Shotlists And Storyboards

Our second clinic this week, with Ms Williamson we learnt all about shotlists and storyboards. One of the main things that I took away from this clinic is the percentage of time for each of the three stages of making a movie.

Planning- 60%              Production/ Filming- 10%                   Editing- 30%.

Also, another thing we learnt is that creating a storyboard is one of the most important things to do when creating a film. A storyboard is a graphic representation of how your film will unfold, shot by shot. It is made up of a lot of squares with illustrations or pictures representing each shot, with notes about what’s going on in the scene and what’s being said.

Editing Clinic

This week in Film school our first clinic, with Mr Henderson we learnt all about editing and using Adobe Premier. The main thing that I took away from this clinic is the percentage of time for each of the three stages of making a movie.

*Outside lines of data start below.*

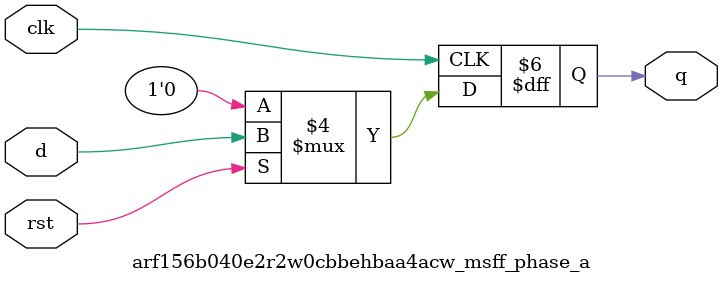
<source format=sv>
`ifndef ARF156B040E2R2W0CBBEHBAA4ACW_MSFF_PHASE_A_SV
`define ARF156B040E2R2W0CBBEHBAA4ACW_MSFF_PHASE_A_SV

module arf156b040e2r2w0cbbehbaa4acw_msff_phase_a #
(
  parameter DWIDTH = 1
)
(
  input  logic [DWIDTH-1:0] d,
  input  logic clk,
  input  logic rst,
  output logic [DWIDTH-1:0] q
);

always_ff @ (posedge clk) begin
  if (~rst) begin
    q <= '0;
  end
  else begin
    q <= d;
  end
end

endmodule // arf156b040e2r2w0cbbehbaa4acw_msff_phase_a

`endif // ARF156B040E2R2W0CBBEHBAA4ACW_MSFF_PHASE_A_SV
</source>
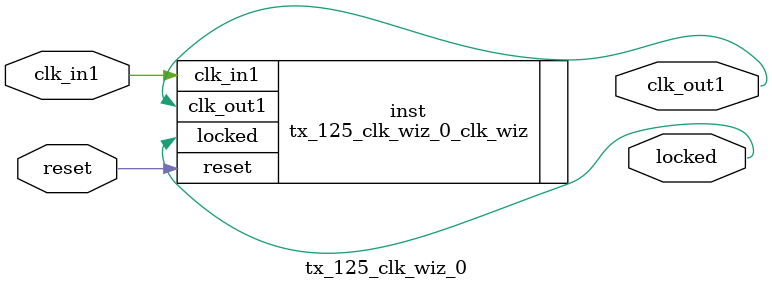
<source format=v>


`timescale 1ps/1ps

(* CORE_GENERATION_INFO = "tx_125_clk_wiz_0,clk_wiz_v6_0_13_0_0,{component_name=tx_125_clk_wiz_0,use_phase_alignment=true,use_min_o_jitter=false,use_max_i_jitter=false,use_dyn_phase_shift=false,use_inclk_switchover=false,use_dyn_reconfig=false,enable_axi=0,feedback_source=FDBK_AUTO,PRIMITIVE=MMCM,num_out_clk=1,clkin1_period=10.000,clkin2_period=10.000,use_power_down=false,use_reset=true,use_locked=true,use_inclk_stopped=false,feedback_type=SINGLE,CLOCK_MGR_TYPE=NA,manual_override=false}" *)

module tx_125_clk_wiz_0 
 (
  // Clock out ports
  output        clk_out1,
  // Status and control signals
  input         reset,
  output        locked,
 // Clock in ports
  input         clk_in1
 );

  tx_125_clk_wiz_0_clk_wiz inst
  (
  // Clock out ports  
  .clk_out1(clk_out1),
  // Status and control signals               
  .reset(reset), 
  .locked(locked),
 // Clock in ports
  .clk_in1(clk_in1)
  );

endmodule

</source>
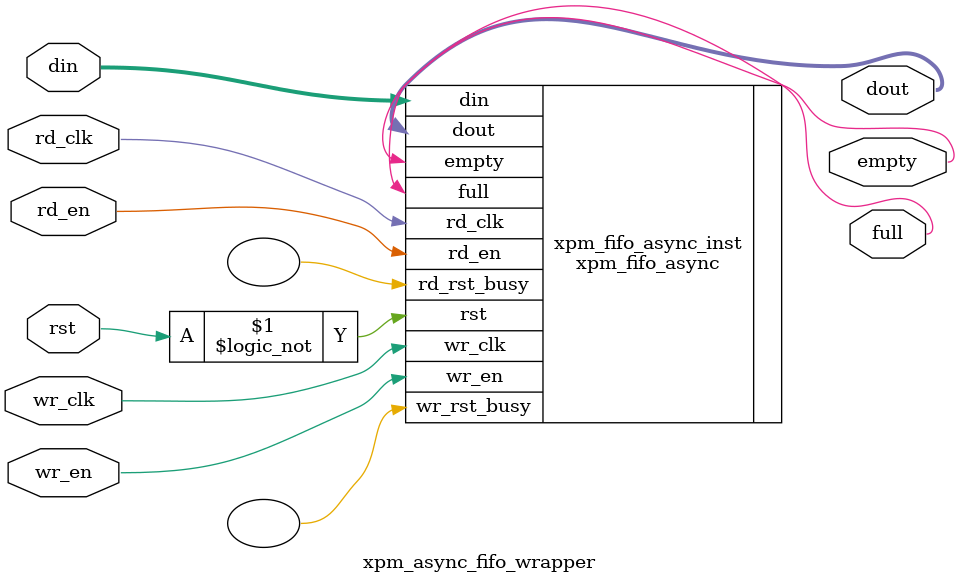
<source format=v>
`timescale 1ns / 1ps


module xpm_async_fifo_wrapper #(
    parameter DATA_WIDTH = 320,  //
    parameter FIFO_DEPTH = 32 //
)(
    input wire wr_clk,          // 
    input wire rd_clk,          // 
    input wire rst,             // active low
    input wire [DATA_WIDTH-1:0] din,  // data input
    input wire wr_en,           // write enable
    input wire rd_en,           // read enable
    output wire [DATA_WIDTH-1:0] dout, // data output
    output wire full,           // FIFO full
    output wire empty          // FIFO empty
);
    // XPM Async FIFO instance
    xpm_fifo_async #(
        .FIFO_MEMORY_TYPE("auto"),       // "auto", "distributed", "block"
        .FIFO_WRITE_DEPTH(FIFO_DEPTH),   // 
        .WRITE_DATA_WIDTH(DATA_WIDTH),   // 
        .READ_DATA_WIDTH(DATA_WIDTH),    // 
        .USE_ADV_FEATURES("0000"),       // advanced features 
        .READ_MODE("fwft"),              // std or fwft
        .FIFO_READ_LATENCY(0)           // latency 0（the only applicable value in FWFT mode）
    ) xpm_fifo_async_inst (
        .wr_clk(wr_clk),                 // 
        .rd_clk(rd_clk),                 // 
        .rst(!rst),                       // 
        .din(din),                       // 
        .wr_en(wr_en),                   // 
        .rd_en(rd_en),                   // 
        .dout(dout),                     // 
        .full(full),                     // 
        .empty(empty),                   // 
        .wr_rst_busy(),                  // write reset flag while writing
        .rd_rst_busy()                   // read reset flag while reading
    );
endmodule

</source>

Planning- 60%              Production/ Filming- 10%                   Editing- 30%

On Adobe Premier when you create a film, the top bar should be on ‘Effects’ and it will light up in blue. To add a video hold ALT TAB and select video and then drag into V-1 which stands for Video-1. The same thing with audio but into A-1 which stands for Audio-1. To cut the video, just slide video on V-1,V-2 or V-3. slide from the back of the video and it will cut.

Audio Booth Clinic

In our second clinic this week with Ms Williamson this week, we learnt all about the two audio booths in our classrooms. The main rule is that there is a five minute limit. A few rules are: Have a script in front of you which you have already rehearsed, a maximum of two people in the booth at a time, no food, clean up your mess, leave the mic on the bench on all times, leave the USB on the bench once you’ve finished, make sure the mic and stand are secure, don’t touch the Mic while recording.

Zoom Camera

This week in week two, our first clinic, called ‘zoom cameras’ with Mr Henderson, our class and grade learnt a lot about zoom cameras. Some of the things that we learnt about the actual camera is that it has an incredible microphone. It is less safe as it doesn’t have a hand strap so you have to be careful with it. To activate the mic, you have to press the push button and lift up the mic so it faces the actors. To zoom there are three levels, first you touch the touch screen and icons will come up. Then, slide the magnifying glass to + or to –

Point and Shoot Camera

In Mr Galluccio’s clinic ‘presenting your piece to the camera’ we learnt that there are three key things to do to present to the camera.
1.Plan what to do, what to say and what to act like. For example, you can jot notes, write a script, think about why you are presenting and who to.
2. Rehearse and warm up. Be e ready and don’t go on cold, breathing and voice exercises help too, as does gunshot warm ups help.
3. Eye line to camera. Make sure you always look at the camera otherwise it looks like you are lying, and you don’t know what to say.